“Aviachaos”, which spoiled the rest of many European tourists last summer, threatens to continue in Europe for at least a few more years. At least as summer approaches, the problems are getting worse: Europe’s busiest airport is already canceling thousands of flights. We are talking about Amsterdam Schiphol Airport, which limits the number of international flights departing from the airport, and already touching the next year 2024.
According to a statement from the Dutch government, the airport is reducing the annual number of flights from 500,000 to 460,000. However, the current summer season is promised to be “pardoned”: the reductions will take effect from November and will affect the schedule of winter 2023, as well as the schedule of summer 2024. The official reason is the introduction of several measures to reduce carbon emissions, as well as reduce noise levels. Unofficial – continuation of the crisis in the aviation industry.
The airlines have already criticized the move in a joint statement issued by KLM Group, easyJet, TUI, Delta, and Corendon. They reminded me that Amsterdam Airport is one of the busiest in Europe, second only to London Heathrow Airport and Paris Charles de Gaulle Airport.
However, the Dutch government is not the only one to reduce flights.
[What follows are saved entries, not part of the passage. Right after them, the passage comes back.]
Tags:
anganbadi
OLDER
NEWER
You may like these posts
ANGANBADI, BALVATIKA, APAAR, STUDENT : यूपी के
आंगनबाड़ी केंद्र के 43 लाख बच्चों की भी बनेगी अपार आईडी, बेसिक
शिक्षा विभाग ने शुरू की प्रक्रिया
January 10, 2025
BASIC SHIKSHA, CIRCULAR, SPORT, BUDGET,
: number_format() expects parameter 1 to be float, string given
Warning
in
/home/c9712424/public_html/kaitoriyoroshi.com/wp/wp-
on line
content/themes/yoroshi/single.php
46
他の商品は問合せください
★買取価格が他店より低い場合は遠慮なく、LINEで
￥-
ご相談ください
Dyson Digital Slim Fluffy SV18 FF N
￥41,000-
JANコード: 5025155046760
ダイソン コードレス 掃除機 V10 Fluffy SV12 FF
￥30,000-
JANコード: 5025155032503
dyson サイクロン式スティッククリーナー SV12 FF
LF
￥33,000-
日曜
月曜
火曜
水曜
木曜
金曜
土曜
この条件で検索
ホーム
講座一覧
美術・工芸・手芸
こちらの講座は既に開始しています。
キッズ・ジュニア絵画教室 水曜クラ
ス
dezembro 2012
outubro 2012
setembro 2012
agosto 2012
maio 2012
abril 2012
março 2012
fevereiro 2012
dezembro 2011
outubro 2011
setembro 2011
Yes, Lufthansa says it has had to “adjust its summer flight schedule” and canceled over 34,000 flights this summer. The carrier’s management openly recognized the lack of personnel as the main problem currently affecting the aviation industry. Wizz Air also canceled some flights.
It will be recalled that last year Europe’s airports were overwhelmed by chaos: massive cancellations of flights, huge long-hour queues at airports for departures, in which tourists who want to fly away on vacation get stuck. The crisis at airports was triggered by the fact that airlines and airports laid off thousands of workers over the past 2 years when demand fell during the quarantine, and then tried their best to recruit and train replacements, European media experts say.
The chaos was exacerbated by airlines — the same Lufthansa, according to German media, canceled 900 flights in Germany and Europe at its hubs in Frankfurt and Munich due to a lack of staff. “The cancellation of flights in July affects 5% of flights on weekdays on Friday, Saturday and Sunday,” the message says. Eurowings is also canceling several hundred flights in July alone, Swiss will reduce flights mainly from Zurich to Germany, but the cancellations will also affect international flights.